Both women grew up in Southern Baptist families, and they met at Sue Ellen’s.

“Stacey thought I was straight,” Cheralyn said of their first meeting, probably because Cheralyn was wearing a skort — something that looked like a skirt in the front and shorts in the back. But after a couple of weeks of friendship — weeks during which Stacey found out Cheralyn was NOT straight — they began dating.

When they decided to marry, Stacey wanted the big wedding she had always dreamed about. Cheralyn, though, didn’t want that because she knew her family wouldn’t attend. So in 2007 the two eloped to British Columbia, eight years before marriage equality became law here in the U.S.

When they decided to start their own families, they first tried fertility treatments, but that didn’t work. So they decided to adopt, but the local adoption agency they first approached told them that women giving up their babies weren’t looking for a same-sex couple to adopt those children. They were told, Stacey said, that “People wouldn’t pick us.”

But the Stevensons knew that was just the agency’s way of trying to cover up its bigotry. So they found a referral to an agency out-of-state that promptly placed twins with them, and they’ve since adopted the two boys.

The couple’s history of organizing events in the Dallas LGBTQ community combined with their business experience and their experience in building a family make Stacey a perfect fit for Family Equality.

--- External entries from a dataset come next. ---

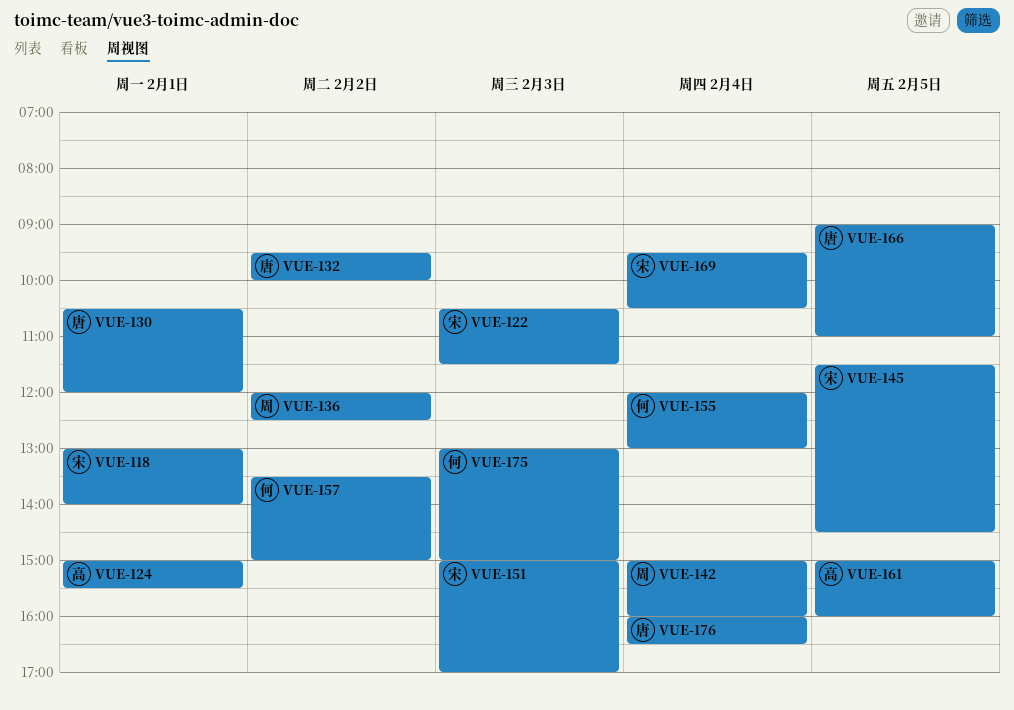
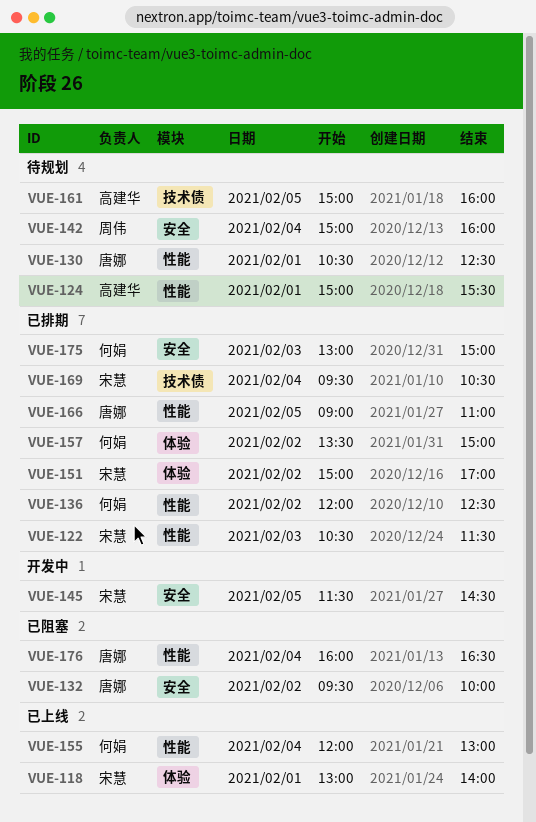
VUE-130, ends: 12:00 -> 12:30
VUE-136, owner: 周伟 -> 何娟
VUE-151, day: Feb 3 -> Feb 2

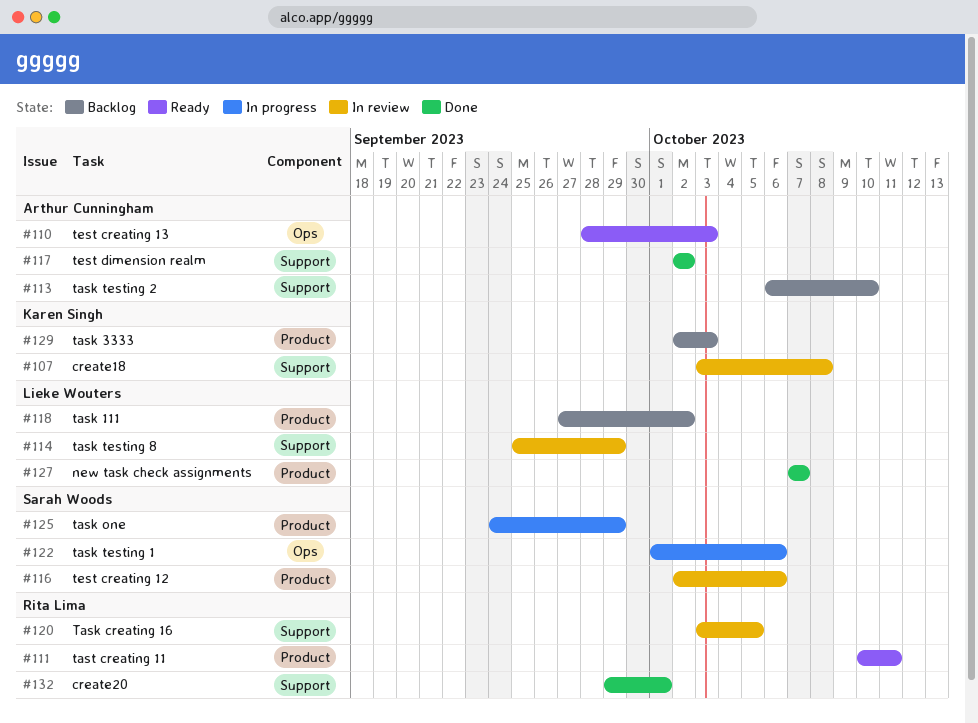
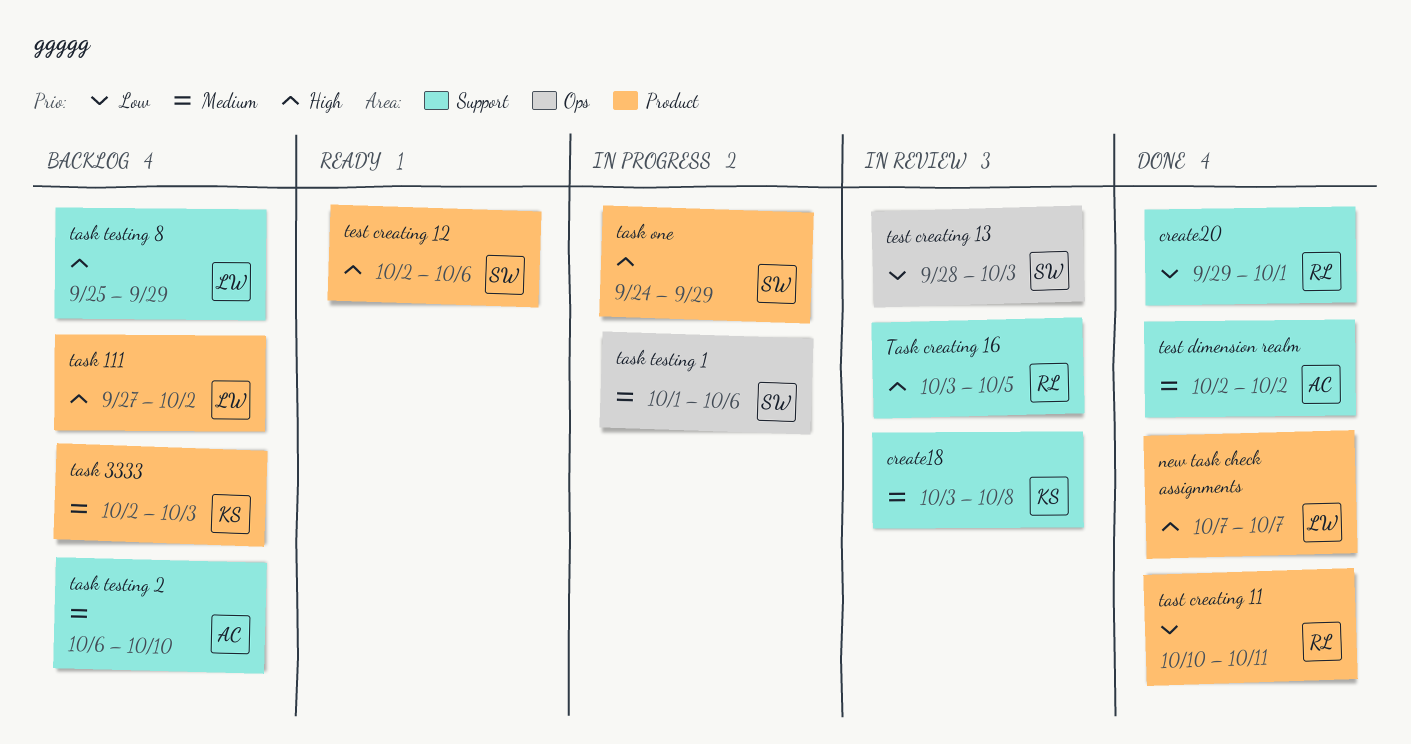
task testing 8, status: In review -> Backlog
tast creating 11, status: Ready -> Done
test creating 12, status: In review -> Ready
test creating 13, status: Ready -> In review
test creating 13, owner: Arthur Cunningham -> Sarah Woods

Although she just started her new position this week, she is already jumping in with both feet. On the organization’s calendar are virtual family-building conferences, political issues and how to get involved on a state level, LGBTQ training sessions for employers and family building professionals and more.

The couple is taking all these changes in stride. As CEO of Family Equality, “I want to create systemic change for LGBTQ families,” Stacey said, and Cheralyn will continue building The Changists into a transformative force in the business world of law firms.

After all, change is what they’re all about.